▶ [Provided passage]:
________________________

The movie’s titular character falls in love with a goat, believing that it is his dead girlfriend reincarnate

By: Malak Saad
@MalakSaad76

In the thoroughly entertaining, albeit unorthodox, Egyptian drama Ali, The Goat and Ibrahim, the protagonist falls in love with a goat.

Filmmaker Sherif El Bendary’s feature debut celebrates love in all its forms, especially those that are unacknowledged and at times shunned for their unconventionality.

The film demonstrates the independent style specific to avant-garde cinema and prolific in international film festivals that Egyptian audiences may not be accustomed to or familiar with.

The peculiarity of the plot is precisely what makes the movie stand out as an innovative work that could challenge standards of contemporary Egyptian cinema.

The film puts together a cast with impeccable chemistry that brings to light themes of friendship, love, and self-acceptance.

________________________

(Saved data entries)
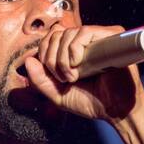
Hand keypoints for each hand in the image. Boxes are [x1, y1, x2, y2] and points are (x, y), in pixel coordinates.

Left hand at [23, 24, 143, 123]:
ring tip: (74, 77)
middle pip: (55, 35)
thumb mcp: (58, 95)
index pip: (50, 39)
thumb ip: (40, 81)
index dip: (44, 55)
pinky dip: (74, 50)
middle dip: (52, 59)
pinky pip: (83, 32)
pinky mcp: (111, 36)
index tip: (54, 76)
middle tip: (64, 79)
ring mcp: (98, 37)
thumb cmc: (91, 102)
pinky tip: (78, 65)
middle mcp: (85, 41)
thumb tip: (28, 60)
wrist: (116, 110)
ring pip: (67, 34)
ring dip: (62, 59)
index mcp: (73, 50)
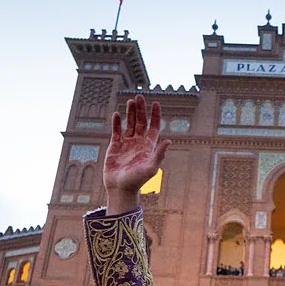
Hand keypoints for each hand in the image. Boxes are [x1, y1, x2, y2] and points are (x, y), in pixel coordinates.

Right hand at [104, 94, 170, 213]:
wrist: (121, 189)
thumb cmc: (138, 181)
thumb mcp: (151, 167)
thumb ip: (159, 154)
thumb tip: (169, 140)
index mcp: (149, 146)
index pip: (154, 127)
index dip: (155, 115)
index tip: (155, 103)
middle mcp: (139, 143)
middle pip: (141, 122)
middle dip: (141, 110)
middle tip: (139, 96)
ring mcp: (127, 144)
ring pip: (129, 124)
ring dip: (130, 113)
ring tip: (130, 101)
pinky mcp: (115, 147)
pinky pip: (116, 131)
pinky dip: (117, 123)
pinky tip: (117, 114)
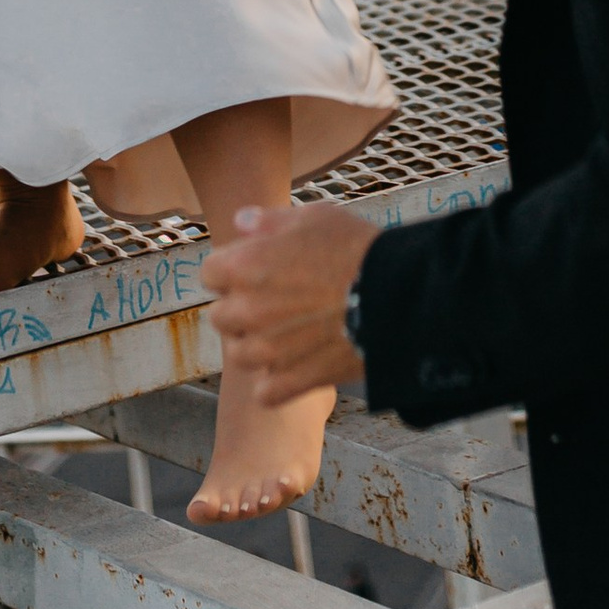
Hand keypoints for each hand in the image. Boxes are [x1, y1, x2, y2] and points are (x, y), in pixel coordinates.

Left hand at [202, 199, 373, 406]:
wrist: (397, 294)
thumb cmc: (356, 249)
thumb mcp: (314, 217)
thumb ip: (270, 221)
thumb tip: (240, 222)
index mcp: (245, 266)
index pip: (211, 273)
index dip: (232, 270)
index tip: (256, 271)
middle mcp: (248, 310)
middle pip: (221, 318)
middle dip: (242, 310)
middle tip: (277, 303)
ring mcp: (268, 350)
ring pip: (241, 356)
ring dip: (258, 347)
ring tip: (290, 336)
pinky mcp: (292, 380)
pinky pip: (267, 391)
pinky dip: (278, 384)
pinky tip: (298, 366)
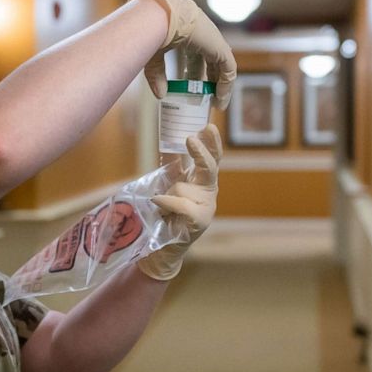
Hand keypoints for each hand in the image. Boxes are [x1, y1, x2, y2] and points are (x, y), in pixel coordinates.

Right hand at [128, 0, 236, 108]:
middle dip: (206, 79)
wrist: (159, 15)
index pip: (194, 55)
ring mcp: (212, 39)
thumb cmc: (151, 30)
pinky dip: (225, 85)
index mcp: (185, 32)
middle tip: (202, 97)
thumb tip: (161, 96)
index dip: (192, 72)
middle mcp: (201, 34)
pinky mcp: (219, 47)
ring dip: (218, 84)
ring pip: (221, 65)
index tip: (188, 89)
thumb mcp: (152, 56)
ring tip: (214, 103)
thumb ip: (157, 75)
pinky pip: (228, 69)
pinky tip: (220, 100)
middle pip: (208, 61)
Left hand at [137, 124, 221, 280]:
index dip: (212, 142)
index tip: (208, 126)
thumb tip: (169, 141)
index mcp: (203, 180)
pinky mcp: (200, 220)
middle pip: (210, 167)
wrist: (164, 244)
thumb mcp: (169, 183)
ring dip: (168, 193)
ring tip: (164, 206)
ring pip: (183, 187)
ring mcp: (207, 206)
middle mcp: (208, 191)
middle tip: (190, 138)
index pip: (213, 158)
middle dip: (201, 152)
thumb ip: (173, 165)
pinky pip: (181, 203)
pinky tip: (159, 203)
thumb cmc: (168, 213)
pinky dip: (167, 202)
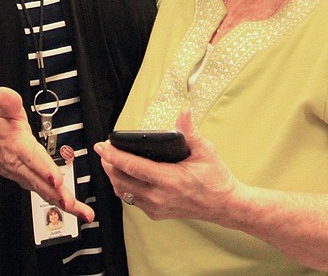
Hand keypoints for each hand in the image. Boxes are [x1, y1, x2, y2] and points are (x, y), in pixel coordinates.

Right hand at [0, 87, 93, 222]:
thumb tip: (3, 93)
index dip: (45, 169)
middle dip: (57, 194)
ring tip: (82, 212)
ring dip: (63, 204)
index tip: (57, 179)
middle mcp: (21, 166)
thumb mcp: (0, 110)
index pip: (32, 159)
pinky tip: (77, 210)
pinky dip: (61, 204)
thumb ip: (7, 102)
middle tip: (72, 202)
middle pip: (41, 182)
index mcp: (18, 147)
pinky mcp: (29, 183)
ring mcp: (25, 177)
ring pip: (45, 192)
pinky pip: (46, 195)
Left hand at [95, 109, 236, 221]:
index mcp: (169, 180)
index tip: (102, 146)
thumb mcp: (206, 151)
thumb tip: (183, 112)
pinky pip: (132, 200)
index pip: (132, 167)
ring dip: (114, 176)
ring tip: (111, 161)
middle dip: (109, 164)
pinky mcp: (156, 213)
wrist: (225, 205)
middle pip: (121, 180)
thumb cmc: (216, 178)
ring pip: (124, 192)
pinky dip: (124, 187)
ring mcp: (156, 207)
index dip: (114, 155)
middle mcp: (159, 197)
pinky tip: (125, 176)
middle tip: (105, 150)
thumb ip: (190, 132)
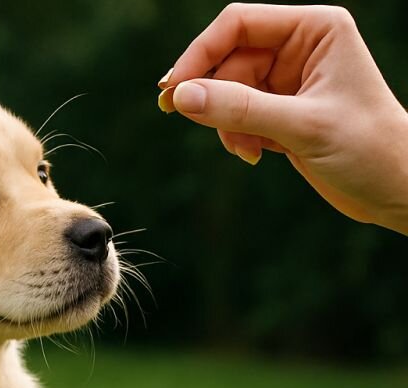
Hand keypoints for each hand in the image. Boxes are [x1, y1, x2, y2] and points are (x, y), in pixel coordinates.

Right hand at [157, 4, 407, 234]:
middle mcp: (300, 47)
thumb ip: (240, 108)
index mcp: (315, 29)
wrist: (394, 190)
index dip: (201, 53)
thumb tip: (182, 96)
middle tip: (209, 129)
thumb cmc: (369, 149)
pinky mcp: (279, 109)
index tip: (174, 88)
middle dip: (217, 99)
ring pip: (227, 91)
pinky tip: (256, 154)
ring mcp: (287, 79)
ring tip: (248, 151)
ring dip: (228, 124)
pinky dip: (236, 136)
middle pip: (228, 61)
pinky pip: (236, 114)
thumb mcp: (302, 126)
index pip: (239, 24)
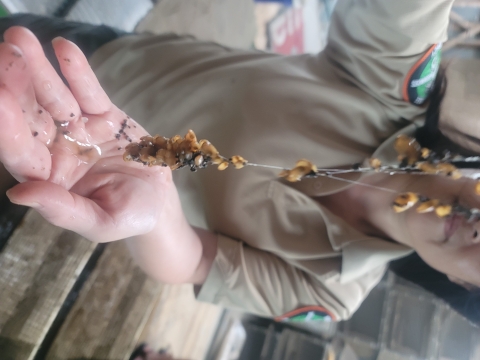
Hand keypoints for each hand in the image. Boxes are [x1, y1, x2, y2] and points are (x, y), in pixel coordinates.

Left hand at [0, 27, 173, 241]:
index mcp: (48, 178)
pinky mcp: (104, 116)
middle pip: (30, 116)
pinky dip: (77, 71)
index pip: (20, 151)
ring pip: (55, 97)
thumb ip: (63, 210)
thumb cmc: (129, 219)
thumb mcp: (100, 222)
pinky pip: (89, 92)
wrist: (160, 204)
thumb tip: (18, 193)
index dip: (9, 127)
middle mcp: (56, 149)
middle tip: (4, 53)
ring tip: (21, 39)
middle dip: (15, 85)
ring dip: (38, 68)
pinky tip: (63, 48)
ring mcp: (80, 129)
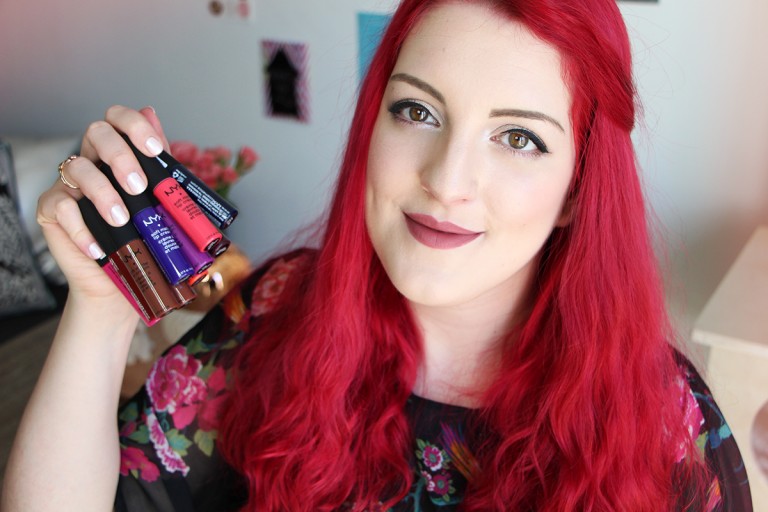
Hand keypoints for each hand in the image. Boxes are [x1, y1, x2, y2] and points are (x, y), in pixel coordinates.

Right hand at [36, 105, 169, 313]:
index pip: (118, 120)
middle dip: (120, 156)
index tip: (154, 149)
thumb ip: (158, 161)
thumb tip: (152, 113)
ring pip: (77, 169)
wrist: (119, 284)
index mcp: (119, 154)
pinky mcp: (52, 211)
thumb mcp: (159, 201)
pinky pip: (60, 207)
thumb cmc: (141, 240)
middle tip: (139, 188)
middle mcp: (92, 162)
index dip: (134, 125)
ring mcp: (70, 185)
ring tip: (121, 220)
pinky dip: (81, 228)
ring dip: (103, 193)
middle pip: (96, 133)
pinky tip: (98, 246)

________________________

▶ [Task details]: Copy out the entire film review shown above, word for word.

▶ [Response area]:
The movie’s titular character falls in love with a goat, believing that it is his dead girlfriend reincarnate

By: Malak Saad
@MalakSaad76

In the thoroughly entertaining, albeit unorthodox, Egyptian drama Ali, The Goat and Ibrahim, the protagonist falls in love with a goat.

Filmmaker Sherif El Bendary’s feature debut celebrates love in all its forms, especially those that are unacknowledged and at times shunned for their unconventionality.

The film demonstrates the independent style specific to avant-garde cinema and prolific in international film festivals that Egyptian audiences may not be accustomed to or familiar with.

The peculiarity of the plot is precisely what makes the movie stand out as an innovative work that could challenge standards of contemporary Egyptian cinema.

The film puts together a cast with impeccable chemistry that brings to light themes of friendship, love, and self-acceptance.